O Apocalipse de João não é um livro de destruição do mundo, mas de destruição das velhas
bestas e recriação constante do mundo.

A criação é eternamente renovada no santo dos santos.


O homem, entretanto, não abre mão facilmente dos próprios sistemas e continua a alimentar
as bestas.

Muitos filmes apocalípticos não têm nada de apocalípticos, mas apresentam soluções de
“salvadores da pátria” que o verdadeiro apocalipse condena e combate.
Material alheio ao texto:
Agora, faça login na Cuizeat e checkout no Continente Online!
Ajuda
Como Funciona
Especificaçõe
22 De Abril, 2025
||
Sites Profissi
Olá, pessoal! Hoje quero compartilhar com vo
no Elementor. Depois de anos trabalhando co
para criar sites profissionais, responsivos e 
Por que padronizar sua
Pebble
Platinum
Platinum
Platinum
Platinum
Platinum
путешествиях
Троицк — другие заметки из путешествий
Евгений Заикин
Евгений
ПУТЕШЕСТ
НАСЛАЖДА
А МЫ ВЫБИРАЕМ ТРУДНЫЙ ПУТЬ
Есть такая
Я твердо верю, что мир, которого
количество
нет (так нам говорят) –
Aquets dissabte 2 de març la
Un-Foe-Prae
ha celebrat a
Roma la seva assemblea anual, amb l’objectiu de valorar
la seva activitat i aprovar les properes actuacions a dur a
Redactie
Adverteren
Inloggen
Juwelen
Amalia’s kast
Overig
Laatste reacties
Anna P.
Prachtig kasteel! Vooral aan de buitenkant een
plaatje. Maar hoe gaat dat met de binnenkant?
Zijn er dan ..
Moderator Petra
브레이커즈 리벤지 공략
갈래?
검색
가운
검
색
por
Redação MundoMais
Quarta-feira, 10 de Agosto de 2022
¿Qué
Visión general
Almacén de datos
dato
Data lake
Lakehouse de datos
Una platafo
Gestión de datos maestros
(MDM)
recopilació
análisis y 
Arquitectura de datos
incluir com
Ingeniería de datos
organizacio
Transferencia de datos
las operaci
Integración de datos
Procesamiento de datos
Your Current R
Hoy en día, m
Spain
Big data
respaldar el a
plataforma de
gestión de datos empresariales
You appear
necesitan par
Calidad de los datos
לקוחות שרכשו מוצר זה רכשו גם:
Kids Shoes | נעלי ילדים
Não é o que acontece com Kubrik que se assemelha a um rito de iniciação, com êxtase místico
que o captura para o dia um.

Livro de Enoch. X Tradição mosaica


Primeiro livro considerado apocalíptico. Foi recuperado pela exegese moderna no século XIX
(britânicos em contato com a igreja ortodoxa etíope, que tinha em seu cânone o livro de Enoch,
já desaparecido no cânone ocidental), tendo ficado oculto na tradição.

Havia uma tradição hebraica de livros ligados ao livro de Enoch, um pentateuco


Descobertas que alteraram o conhecimento que se tinha sobre o cristinanismo primitivo.
Muitas passagens passam a ser claramente compreensíveis quando se tem por base Enoch
O cristianismo está conectado a esse tipo de pensamento, a teologia apocalíptica, e por isso era
tão agressivo à época, principalmente aos fariseus.
Toda a denuncia enochica é uma denuncia ao sistema judaico, aos senhores da elite espiritual,
econômica, politica e militar de Jerusalém.

Hoje nosso imaginário é mais baseado em Moisés que em Enoch.


David Flusser (primo do Vihlem)

Lento despertar de algo que se chama deus das vítimas, o deus transcendente.
No apocalipse a descoberta do deus das vítimas está explicita. A literatura enochica é o ponto
de partida desse pensamento que diz que a lei não basta, que preciso ser misericordioso e
mudar os processos que nos oprimem desde o inicio dos tempos. (os antepassados não nos
garantem, Abraão, Jacó e outros também nasceram sob esse sistema e são prisioneiros dele. A
única coisa que nos garante é o que está no dia um.

Esse desvio do imaginário apocalíptico – Joaquim de Fiori é uma leitura deturpada, por
exemplo.
O livro dos vigias (primeiro livro de enoch) anjos caídos, senhores da humanidade, sacerdotes
caídos que provocavam o grande mal da cegueira espiritual do homem. Cegos para a sabedoria,
para o discernimento. (por isso Jesus cura tantos cegos e pessoas deformadas, mas não osso
quebrado, resfriado etc. está curando daquela influência deturpada)

Expiação é reparação do tecido corrompido.

Rene Girard fala que Hölderlin passa por um processo de loucura que o desperta
Retirada da sociedade como única saída
Ou melhor, o Hölderlin foi o único romântico a perceber que não havia saída, que a única coisa
decente a fazer era se retirar em silêncio. Tornar-se invisível. Ou um convite à santidade.
Quietismo (x estar enganado pelo mundo).